Paul chides the Corinthians for thinking they have their salvation all wrapped up, with nothing to fear: “if you think you are standing, watch out that you do not fall.” Paul is calling here for a strict self-watchfulness, a program of spiritual living which does not mistake one thing for something else. He is calling for a lack of self-delusion about one’s spiritual life and the tendencies to idolatry, or you could say love of yourself. We are called to radical spiritual, self-discernment.
The reality of temptation has already been pre-figured for the preaching season of Lent by Jesus’ experiences in the wilderness. Again, Paul’s words raise the issue of temptation and the influences that can prompt it, such as misuse of the body and challenging God, spiritually. The text speaks both to the spiritually misinformed and smug, as well as the spiritually apathetic attitude that denies that sinful behavior will have consequences. Such arrogance of our invincibility is the first step to failure. This is when we call on God’s mercy – the exit path which God provides.
And this is the Jesus we look for this Lenten season and at this table. The Lord’s Supper enacts and remembers the work of salvation that Jesus completed for us. The community is brought together as a single body of Christ which emphasizes our ministry to our children, to our community and to the world. When we sit at the Lord’s Table we are strengthened in our faith. The Lord’s Supper is the sign and seal of eating and drinking in communion with the crucified and risen Lord.

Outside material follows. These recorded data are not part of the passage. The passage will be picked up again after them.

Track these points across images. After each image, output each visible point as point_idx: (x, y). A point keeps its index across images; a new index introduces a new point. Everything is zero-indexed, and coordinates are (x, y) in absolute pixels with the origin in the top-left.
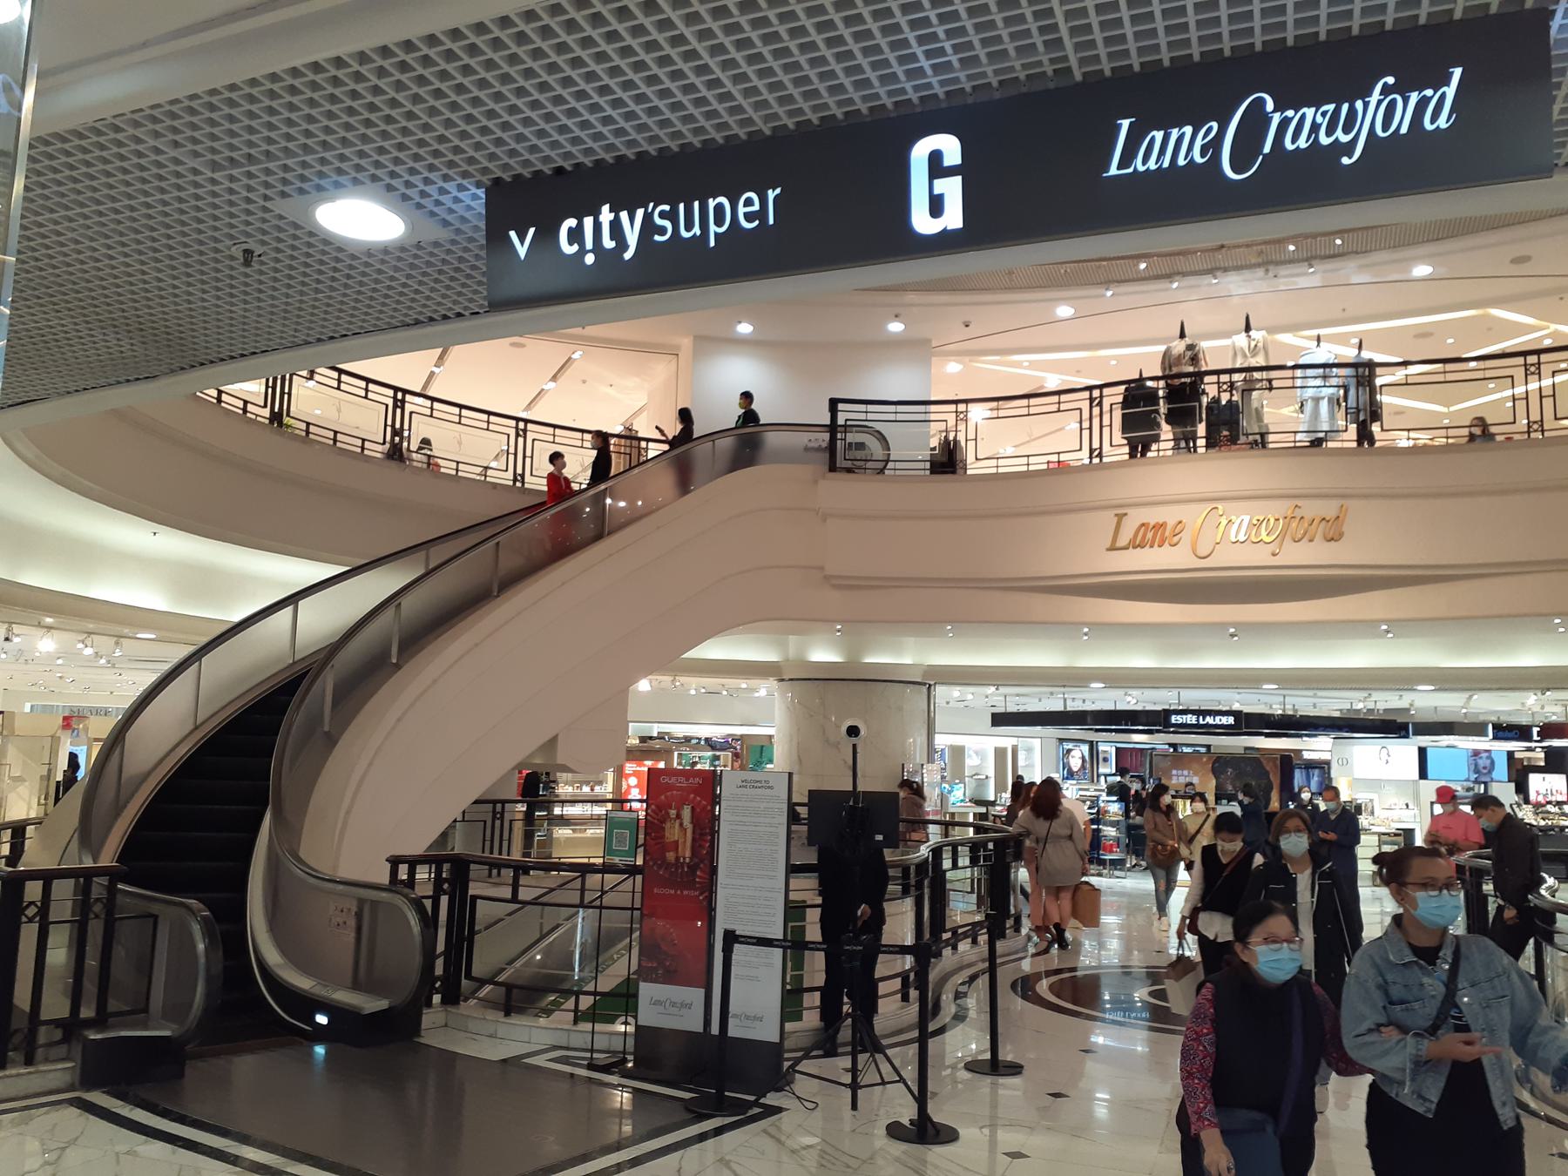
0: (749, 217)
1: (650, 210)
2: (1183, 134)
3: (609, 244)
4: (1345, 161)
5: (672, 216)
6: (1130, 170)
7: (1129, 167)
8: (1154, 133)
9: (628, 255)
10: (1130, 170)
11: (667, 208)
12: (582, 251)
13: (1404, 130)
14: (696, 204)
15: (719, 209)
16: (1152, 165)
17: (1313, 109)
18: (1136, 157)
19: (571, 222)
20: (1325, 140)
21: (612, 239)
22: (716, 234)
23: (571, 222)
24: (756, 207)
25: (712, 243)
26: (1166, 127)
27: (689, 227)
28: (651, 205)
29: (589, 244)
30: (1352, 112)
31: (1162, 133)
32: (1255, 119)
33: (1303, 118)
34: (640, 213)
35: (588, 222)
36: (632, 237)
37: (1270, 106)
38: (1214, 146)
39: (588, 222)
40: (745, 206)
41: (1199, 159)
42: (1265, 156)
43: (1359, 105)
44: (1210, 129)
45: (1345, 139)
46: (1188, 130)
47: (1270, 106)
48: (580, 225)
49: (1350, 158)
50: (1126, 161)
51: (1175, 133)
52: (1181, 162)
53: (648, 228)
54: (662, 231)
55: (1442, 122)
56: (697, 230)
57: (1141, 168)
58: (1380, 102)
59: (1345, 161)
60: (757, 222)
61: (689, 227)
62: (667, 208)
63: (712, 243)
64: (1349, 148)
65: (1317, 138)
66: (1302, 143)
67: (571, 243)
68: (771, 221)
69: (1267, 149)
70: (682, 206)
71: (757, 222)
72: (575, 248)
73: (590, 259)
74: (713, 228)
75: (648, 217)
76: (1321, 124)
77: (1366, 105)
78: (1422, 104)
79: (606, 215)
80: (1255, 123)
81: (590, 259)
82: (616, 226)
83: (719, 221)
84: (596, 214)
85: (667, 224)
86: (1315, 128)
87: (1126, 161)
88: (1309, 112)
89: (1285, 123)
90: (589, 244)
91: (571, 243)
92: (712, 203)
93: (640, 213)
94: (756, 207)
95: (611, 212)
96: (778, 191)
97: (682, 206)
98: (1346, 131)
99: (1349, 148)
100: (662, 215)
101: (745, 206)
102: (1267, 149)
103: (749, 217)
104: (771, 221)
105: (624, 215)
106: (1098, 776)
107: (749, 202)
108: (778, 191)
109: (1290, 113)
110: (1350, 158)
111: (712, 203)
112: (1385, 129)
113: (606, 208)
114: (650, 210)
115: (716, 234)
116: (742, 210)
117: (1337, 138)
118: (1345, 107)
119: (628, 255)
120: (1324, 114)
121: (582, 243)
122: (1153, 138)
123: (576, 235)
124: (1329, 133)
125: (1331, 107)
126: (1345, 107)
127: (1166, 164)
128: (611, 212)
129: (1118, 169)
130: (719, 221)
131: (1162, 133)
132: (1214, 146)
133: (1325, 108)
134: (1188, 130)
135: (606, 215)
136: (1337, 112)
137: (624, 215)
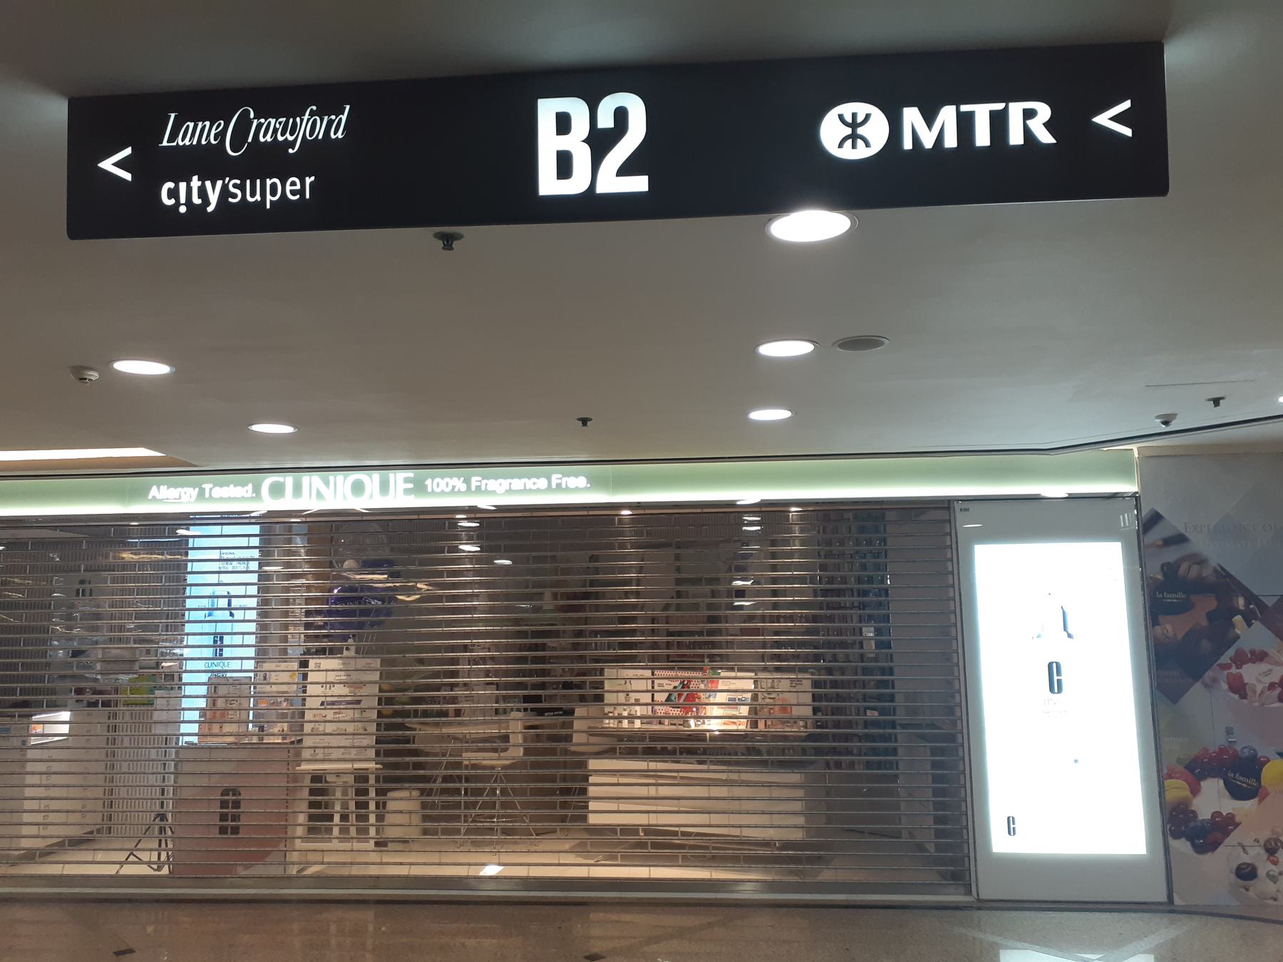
0: (293, 193)
1: (226, 182)
2: (205, 126)
3: (196, 200)
4: (291, 151)
5: (242, 187)
6: (175, 144)
7: (174, 142)
8: (189, 123)
9: (210, 209)
10: (175, 144)
11: (238, 182)
12: (178, 204)
13: (320, 137)
14: (258, 181)
15: (274, 186)
16: (187, 142)
17: (274, 120)
18: (178, 136)
19: (170, 185)
20: (280, 138)
21: (199, 198)
22: (271, 201)
23: (170, 185)
24: (298, 187)
25: (268, 207)
26: (196, 122)
27: (253, 195)
28: (227, 179)
29: (183, 199)
30: (295, 123)
31: (193, 123)
32: (243, 125)
33: (269, 124)
34: (219, 183)
35: (183, 186)
36: (214, 198)
37: (252, 115)
38: (221, 135)
39: (183, 186)
40: (291, 185)
41: (213, 142)
42: (249, 143)
43: (298, 120)
44: (220, 124)
45: (291, 138)
46: (208, 123)
47: (252, 115)
48: (177, 187)
49: (293, 149)
50: (173, 137)
51: (200, 124)
52: (203, 142)
53: (225, 193)
54: (235, 196)
55: (340, 135)
56: (258, 197)
57: (181, 143)
58: (308, 120)
59: (291, 151)
60: (298, 196)
61: (253, 195)
62: (238, 182)
63: (268, 207)
64: (292, 144)
65: (276, 136)
66: (269, 138)
67: (169, 198)
68: (308, 197)
69: (250, 140)
70: (248, 181)
71: (298, 196)
72: (172, 202)
73: (183, 209)
74: (269, 197)
75: (225, 187)
76: (278, 129)
77: (302, 121)
78: (330, 123)
79: (195, 183)
80: (243, 125)
81: (183, 209)
82: (203, 193)
83: (273, 193)
84: (189, 181)
85: (238, 192)
86: (275, 130)
87: (173, 137)
88: (273, 121)
89: (259, 126)
90: (183, 199)
91: (169, 198)
92: (269, 182)
93: (219, 183)
94: (298, 187)
95: (199, 180)
96: (313, 178)
97: (248, 181)
98: (291, 134)
99: (292, 144)
100: (235, 186)
101: (291, 185)
102: (250, 140)
103: (293, 193)
104: (308, 197)
105: (208, 184)
106: (653, 669)
107: (293, 184)
108: (313, 178)
109: (262, 120)
110: (293, 149)
111: (269, 182)
112: (311, 136)
113: (195, 178)
114: (226, 182)
115: (271, 201)
116: (288, 188)
117: (286, 138)
118: (291, 120)
119: (210, 209)
120: (280, 123)
121: (177, 198)
122: (188, 126)
123: (173, 193)
124: (283, 135)
125: (284, 119)
126: (291, 120)
127: (195, 143)
128: (199, 180)
129: (168, 142)
130: (273, 193)
131: (193, 123)
132: (221, 135)
133: (281, 120)
134: (208, 123)
135: (195, 183)
136: (287, 122)
137: (208, 184)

As we think of all that God has done for us, have you ever felt the tug, the pull of Jesus upon your heart? Today I invite you to respond to God’s grace. Today as you meditate, claim afresh the name of Jesus as your Savior. Make a promise to raise up all of our children in God’s love, teaching them the truth about faith and the grace and mercy of God. Too many Lenten observances assume that taking our humanity seriously requires morose expressions of piety. But the Christian outlook on repentance arcs toward joy. And it finds grace experienced within the awful shakiness and strange beauty of our fleeting existence. As we continue in this journey toward the Empty Tomb, we find a Savior who calls us back to himself that we may find mercy; that we may find ourselves as the people we were created to be. In the midst of life’s tragedies, let us turn again to the God who loves us, cares for us, and calls us to productive, fruit-bearing lives.